Não resta qualquer dúvida que o universo futebolístico move multidões e envolve milhões. Seja o facto de nos estar no sangue, ou tão só um fator cultural, poucos são os que ficam indiferentes ao ambiente que se gera dentro ou fora das quatro linhas. Ao ver o filme Historias de fútbol, realizado por Andrés Wood, confirmei que o meu encanto pelo futebol permanece na paixão em torno da bola, e, portanto, distante dos holofotes da ribalta de todo a polémica e negócio que o futebol é cada vez mais.
Nesse sentido, narro duas situações distintas, mas com identidades semelhantes.
- Recuaram o muro da minha escola primária. Talvez uns dois metros. Juntamente com a terra, levaram uma das balizas, aquela que ficava sobre a berma da estrada. Era uma baliza como todas as balizas da infância, feita em o espaço abstrato da vontade das crianças, delimitada apenas por dois rebos assentes no chão à distância de uns pequenos passos. E as bolas de capão que escapavam ao alcance daquele que ficava a guardar a baliza e gritavam golo a pulmões abertos? Onde permanecem, agora que levaram a baliza? Como se não bastasse as paredes da minha escola apenas se limitarem a guardar as límpidas alegrias de outrora.
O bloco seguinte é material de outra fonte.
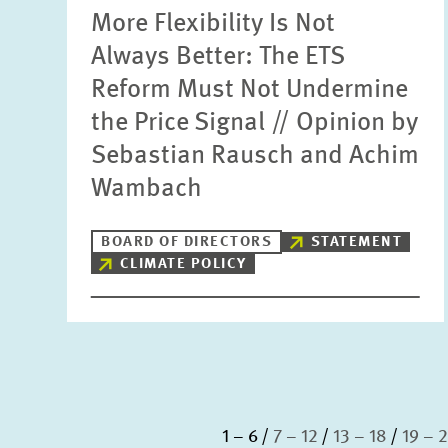
More Flexibility Is Not
Always Better: The ETS
Reform Must Not Undermine
the Price Signal // Opinion by
Sebastian Rausch and Achim
Wambach
BOARD OF DIRECTORS
STATEMENT
CLIMATE POLICY
1 – 6
7 – 12
13 – 18
19 – 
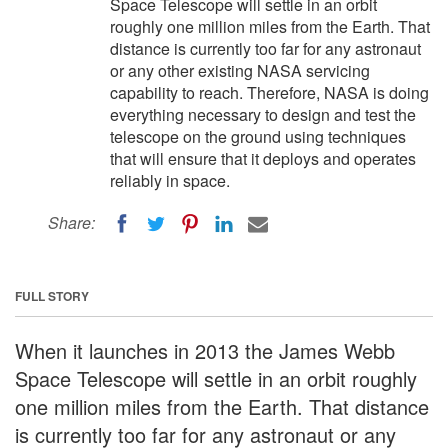
Space Telescope will settle in an orbit
roughly one million miles from the Earth. That
distance is currently too far for any astronaut
or any other existing NASA servicing
capability to reach. Therefore, NASA is doing
everything necessary to design and test the
telescope on the ground using techniques
that will ensure that it deploys and operates
reliably in space.
Share:
FULL STORY
When it launches in 2013 the James Webb
Space Telescope will settle in an orbit roughly
one million miles from the Earth. That distance
is currently too far for any astronaut or any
- campo do outeiro de fogo. fc tagilde vs atães fc. o sol entre os eucaliptos. o homem do apito traz a bola debaixo da camisola azul celeste. vendo bem a coisa até suplentes traz. primeira divisão do futebol popular. há anos que não venho à bola, penso. pontapé pra frente todos aos molho e fé nas redes à volta do campo, pensam os apanha bolas e os donos dos carros estacionados. tens a bola nas mãos mexe mexe, chuta o treinador dos visitantes. capricha, alivia um dos defesas para um dos médios. canto. cabeça ao primeiro poste. golo dos da casa. tudo corre para o camisola oito. o massagista dos visitantes é forçado a entrar em cena. atravessa o campo a correr como as mulheres com as cuecas em baixo aflitas pra mijar. dois valeiros no meio campo, de um lado batatas do outro cebolas, finta um espectador com toques de agricultor de bancada. mais concentração caralho mais concentração, marca em cima o patrão da defesa. estamos mortos foda-se, sentencia.